Dinner with a Centaur

Yes, I had a dinner date with a centaur (and yes, they do exist).

And to impress, I found this great cookbook called The Centaur's Kitchen.  

It is the most fun cookbook I have come across in a long time and I highly recommend it to cooks and non-cooks, humans and centaurs. And you can support somerville kitchen by clicking on this amazon link and buying it via my distribution contract with amazon.

The way I see this book is advice on how to cook stuff with recipes thrown in as examples. Here is how I put it to the test.


Roast Chicken (page 107)
 
According to this book, best to roast a chicken on its side rather than on its back, and turning it around half way through cooking (which I did and I think it worked).

Another hint is to rub the chicken with salt inside and out, put one twig of rosemary or thyme (I have both in le jardin so I put one of each) and a garlic clove inside it.

DATA SUPPLIED:
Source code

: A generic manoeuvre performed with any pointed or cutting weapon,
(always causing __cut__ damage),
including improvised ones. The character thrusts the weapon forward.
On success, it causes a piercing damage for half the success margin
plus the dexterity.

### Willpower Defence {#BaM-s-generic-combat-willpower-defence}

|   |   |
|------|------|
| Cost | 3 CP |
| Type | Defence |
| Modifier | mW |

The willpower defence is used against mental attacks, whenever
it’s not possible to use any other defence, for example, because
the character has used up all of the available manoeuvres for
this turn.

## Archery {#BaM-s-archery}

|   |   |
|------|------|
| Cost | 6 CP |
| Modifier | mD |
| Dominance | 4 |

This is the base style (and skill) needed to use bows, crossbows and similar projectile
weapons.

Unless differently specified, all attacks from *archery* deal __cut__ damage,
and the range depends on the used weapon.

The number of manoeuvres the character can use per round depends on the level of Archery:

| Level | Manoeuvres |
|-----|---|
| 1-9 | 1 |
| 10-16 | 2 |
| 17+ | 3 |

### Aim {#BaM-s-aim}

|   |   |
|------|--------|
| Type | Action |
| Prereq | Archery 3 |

STUDY QUESTIONS:
- 1) Answer these about the dinner-with-a-centaur post:
(a) What is the title of the cookbook the writer found?
(b) On which page of that book is the roast chicken recipe?
(c) Which herbs did the writer put inside the chicken?
- 2) Carry on the dinner-with-a-centaur post, starting right after its last sentence.
You won't need the data for anything here.

ANSWERS BY ITEM:
- 1)
(a) The Centaur's Kitchen
(b) Page 107
(c) One twig of rosemary and one of thyme

- 2)
Author also suggests reducing oven temperature when the butter starts to sizzle and then cook it on low heat, 15 minutes per pound. The author does not include any oven temperatures in the book, so I started it at 350 and dropped it to 325.

Later, one of the most delicious roasted chicken came out of the oven. I rated it as 9.5 out of 10.


Spinach a la Catalane (page 82)

This sounded good and thought it worked well with roasted chicken. This starts with frying pine nuts and raisins in olive oil until, quoting the author, the raisins swell. Then add the spinach until they welt and change colour. Salt and pepper is all the flavour you need. Another 9.5 out of 10.